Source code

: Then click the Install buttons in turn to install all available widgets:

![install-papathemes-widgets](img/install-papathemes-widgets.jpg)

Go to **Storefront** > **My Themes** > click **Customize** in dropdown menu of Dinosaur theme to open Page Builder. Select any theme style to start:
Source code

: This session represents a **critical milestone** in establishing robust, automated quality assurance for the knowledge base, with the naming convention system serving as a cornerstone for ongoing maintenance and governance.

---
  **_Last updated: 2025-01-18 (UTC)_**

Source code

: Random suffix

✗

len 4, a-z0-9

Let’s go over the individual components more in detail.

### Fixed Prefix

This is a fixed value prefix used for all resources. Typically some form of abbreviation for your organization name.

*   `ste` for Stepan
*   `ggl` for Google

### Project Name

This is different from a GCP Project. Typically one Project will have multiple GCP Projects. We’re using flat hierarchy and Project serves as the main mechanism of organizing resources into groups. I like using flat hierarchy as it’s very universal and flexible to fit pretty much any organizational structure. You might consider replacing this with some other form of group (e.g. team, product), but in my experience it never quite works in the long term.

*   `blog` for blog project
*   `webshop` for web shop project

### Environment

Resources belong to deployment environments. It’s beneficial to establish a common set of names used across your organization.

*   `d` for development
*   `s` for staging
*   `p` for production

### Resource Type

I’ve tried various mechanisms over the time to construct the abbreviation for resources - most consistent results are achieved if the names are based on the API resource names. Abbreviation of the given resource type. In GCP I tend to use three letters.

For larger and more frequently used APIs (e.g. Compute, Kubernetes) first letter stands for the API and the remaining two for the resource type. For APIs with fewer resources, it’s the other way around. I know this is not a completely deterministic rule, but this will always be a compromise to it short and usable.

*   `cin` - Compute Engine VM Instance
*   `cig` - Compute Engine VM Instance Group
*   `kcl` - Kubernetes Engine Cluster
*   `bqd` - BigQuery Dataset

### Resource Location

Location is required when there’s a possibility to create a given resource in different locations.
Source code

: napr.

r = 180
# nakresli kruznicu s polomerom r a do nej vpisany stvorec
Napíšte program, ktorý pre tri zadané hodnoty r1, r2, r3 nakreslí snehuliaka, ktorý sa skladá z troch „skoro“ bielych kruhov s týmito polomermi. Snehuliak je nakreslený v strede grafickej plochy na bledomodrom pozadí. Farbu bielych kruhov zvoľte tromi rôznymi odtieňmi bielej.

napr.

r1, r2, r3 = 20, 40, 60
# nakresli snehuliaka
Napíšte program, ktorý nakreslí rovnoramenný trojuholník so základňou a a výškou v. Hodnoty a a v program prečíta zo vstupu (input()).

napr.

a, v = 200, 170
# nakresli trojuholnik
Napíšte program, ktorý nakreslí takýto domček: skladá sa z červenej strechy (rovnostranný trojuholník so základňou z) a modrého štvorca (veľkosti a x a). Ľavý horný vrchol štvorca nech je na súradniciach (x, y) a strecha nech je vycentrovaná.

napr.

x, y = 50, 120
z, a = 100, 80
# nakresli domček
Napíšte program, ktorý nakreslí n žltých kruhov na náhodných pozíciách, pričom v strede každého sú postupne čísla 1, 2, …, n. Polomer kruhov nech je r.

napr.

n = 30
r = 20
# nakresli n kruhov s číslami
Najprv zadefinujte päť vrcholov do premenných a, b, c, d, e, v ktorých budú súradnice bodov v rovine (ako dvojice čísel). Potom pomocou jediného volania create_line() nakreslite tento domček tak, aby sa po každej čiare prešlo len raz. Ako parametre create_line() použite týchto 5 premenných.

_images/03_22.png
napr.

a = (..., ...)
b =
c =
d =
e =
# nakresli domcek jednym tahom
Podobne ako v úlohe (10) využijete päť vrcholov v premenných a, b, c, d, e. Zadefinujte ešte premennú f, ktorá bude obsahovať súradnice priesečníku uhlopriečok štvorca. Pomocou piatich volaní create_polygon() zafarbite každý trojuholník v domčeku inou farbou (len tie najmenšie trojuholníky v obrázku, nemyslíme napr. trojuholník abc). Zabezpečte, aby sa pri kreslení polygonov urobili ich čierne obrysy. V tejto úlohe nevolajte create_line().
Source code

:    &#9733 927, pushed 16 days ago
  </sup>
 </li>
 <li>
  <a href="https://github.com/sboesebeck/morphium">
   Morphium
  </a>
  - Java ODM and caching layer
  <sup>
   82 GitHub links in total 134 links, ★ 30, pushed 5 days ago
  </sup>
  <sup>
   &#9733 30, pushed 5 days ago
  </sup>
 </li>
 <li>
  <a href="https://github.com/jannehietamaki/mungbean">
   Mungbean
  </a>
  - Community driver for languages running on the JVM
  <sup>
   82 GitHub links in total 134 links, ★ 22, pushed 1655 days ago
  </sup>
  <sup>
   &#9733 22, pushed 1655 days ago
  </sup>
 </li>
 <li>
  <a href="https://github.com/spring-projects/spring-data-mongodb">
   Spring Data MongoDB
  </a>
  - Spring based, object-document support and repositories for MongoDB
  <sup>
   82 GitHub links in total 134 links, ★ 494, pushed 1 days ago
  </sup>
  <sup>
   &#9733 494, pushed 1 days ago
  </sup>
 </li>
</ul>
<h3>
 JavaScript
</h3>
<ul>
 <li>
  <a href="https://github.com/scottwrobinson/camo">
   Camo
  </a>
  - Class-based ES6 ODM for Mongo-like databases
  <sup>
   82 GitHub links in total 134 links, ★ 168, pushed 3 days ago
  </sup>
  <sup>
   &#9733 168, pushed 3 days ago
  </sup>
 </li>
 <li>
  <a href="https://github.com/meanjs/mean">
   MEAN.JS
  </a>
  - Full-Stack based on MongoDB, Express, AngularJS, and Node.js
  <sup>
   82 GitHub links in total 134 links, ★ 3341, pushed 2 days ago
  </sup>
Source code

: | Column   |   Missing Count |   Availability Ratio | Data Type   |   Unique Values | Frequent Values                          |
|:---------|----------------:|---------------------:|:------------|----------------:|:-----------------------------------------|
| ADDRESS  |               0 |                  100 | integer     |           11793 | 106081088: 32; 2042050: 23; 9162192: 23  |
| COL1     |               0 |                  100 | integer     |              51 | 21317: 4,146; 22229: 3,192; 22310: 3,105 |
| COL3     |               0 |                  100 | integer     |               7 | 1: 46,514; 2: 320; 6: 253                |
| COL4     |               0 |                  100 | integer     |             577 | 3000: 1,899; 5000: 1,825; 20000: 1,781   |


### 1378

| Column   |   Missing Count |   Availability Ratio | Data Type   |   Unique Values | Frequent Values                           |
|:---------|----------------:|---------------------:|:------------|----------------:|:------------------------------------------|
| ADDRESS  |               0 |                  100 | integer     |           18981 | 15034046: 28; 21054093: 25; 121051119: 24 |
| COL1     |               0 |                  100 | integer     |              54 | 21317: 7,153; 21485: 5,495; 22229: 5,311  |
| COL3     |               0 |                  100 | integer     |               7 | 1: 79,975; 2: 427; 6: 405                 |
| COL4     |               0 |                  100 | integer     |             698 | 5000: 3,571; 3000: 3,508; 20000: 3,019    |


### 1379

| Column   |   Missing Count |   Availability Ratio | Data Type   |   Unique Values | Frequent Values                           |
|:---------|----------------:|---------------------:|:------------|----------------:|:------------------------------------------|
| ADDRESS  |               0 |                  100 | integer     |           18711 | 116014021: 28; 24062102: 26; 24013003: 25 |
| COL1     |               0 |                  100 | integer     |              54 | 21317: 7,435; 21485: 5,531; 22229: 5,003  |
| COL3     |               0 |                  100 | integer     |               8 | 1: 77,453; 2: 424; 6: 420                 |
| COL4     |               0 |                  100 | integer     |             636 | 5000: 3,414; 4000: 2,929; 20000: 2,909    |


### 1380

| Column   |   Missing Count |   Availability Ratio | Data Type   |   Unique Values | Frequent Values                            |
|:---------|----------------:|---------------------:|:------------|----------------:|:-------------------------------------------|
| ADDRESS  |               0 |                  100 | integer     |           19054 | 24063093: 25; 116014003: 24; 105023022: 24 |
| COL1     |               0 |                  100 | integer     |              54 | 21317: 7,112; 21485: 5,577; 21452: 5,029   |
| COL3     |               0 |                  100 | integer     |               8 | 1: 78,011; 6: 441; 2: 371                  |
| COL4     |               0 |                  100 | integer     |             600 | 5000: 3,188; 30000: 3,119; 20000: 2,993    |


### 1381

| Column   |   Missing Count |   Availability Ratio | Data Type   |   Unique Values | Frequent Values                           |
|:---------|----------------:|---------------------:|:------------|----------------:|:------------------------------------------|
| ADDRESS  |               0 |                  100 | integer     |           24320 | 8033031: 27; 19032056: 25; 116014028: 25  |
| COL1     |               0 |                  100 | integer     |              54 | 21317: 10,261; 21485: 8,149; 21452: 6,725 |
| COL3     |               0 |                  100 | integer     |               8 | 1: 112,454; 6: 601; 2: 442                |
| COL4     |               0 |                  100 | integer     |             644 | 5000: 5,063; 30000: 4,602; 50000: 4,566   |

######

--- THE PROBLEM ---
Starting at the line that contains "### Project Name" and stopping after the line that contains "### Environment", output those lines as a Markdown table with the columns Row and Line. Put a row number in Row and one line in Line, and skip any blank lines.

--- ANSWER FOR THE TASK ---
| Row | Line |
|---|---|
| 1 | ### Project Name |
| 2 | This is different from a GCP Project. Typically one Project will have multiple GCP Projects. We’re using flat hierarchy and Project serves as the main mechanism of organizing resources into groups. I like using flat hierarchy as it’s very universal and flexible to fit pretty much any organizational structure. You might consider replacing this with some other form of group (e.g. team, product), but in my experience it never quite works in the long term. |
| 3 | *   `blog` for blog project |
| 4 | *   `webshop` for web shop project |
| 5 | ### Environment |